Thats totally the same

wouldnt it be easier to identify integer points on the curve(parabola) $2z^2$ and after that set the radius of the circle to be the distance from origin to that integer coordinates point on the parabola ?

ZetaX wrote: Thats totally the same can you explain me why?

José wrote: ZetaX wrote: Thats totally the same can you explain me why? Well, if gcd(x,y) = 1 then gcd(x,y,z) = 1, and if some prime divides both x and y, putting that into the equation gives that it divides z as well..

TripleM it divides z as well or the prime is 2

spx2 wrote: TripleM it divides z as well or the prime is 2 It works for p=2 as well (4 divides the LHS, so 2 divides z^2, so 2 divides z).

$ x=(a^2-2ab-b^2)c,y=(b^2-2ab-a^2)c,z=(a^2+b^2)c, (a,b)=1$ if a and b odd, then c=1/2, else c=1.

You are wrong because $ (x,y,z)$ parewise relative prime. You can use complex integer or geometric method :Find the rational point on the curve $ x^2+y^2=2$

TTsphn wrote: Find the rational point on the curve $ x^2 + y^2 = 2$ How can we do it?Show your complete solution.Please explain in details.Thank you.
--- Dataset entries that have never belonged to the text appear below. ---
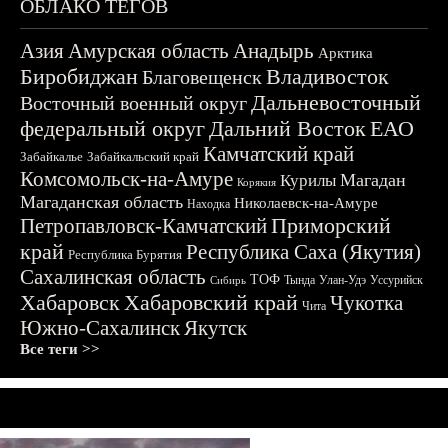
ОБЛАКО ТЕГОВ
Азия
Амурская область
Анадырь
Арктика
Биробиджан
Владивосток
Благовещенск
Дальневосточный
Восточный военный округ
федеральный округ
Дальний Восток
ЕАО
Камчатский край
Забайкалье
Забайкальский край
Комсомольск-на-Амуре
Магадан
Курилы
Корякия
Магаданская область
Николаевск-на-Амуре
Находка
Приморский
Петропавловск-Камчатский
край
Республика Саха (Якутия)
Республика Бурятия
Сахалинская область
ТОФ
Тында
Улан-Удэ
Уссурийск
Сибирь
Хабаровск
Хабаровский край
Чукотка
Чита
Южно-Сахалинск
Якутск
Все теги >>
Yes we has the geometric method. If Because $ (1,1)$ is an integer point on the curve by viete law we can prove that : 1)$ d: a(x - 1) + b(y - 1) = 0 (a,b\in Q)$ is a straight throw across $ (1,1)$ and cut the curve at two point $ (x_0,y_0)$ then $ (x_0,y_0)$ is a rational ponit. 2)The if the straight go to across $ (x_0,y_o)$ is a rational on curve then $ a,b\in Q$ So we must solve two equation $ a(x - 1) + b(y - 1) = 0$ $ (x^2 + y^2 = 2$ where $ (a,b)\in Q$ It is quite easy .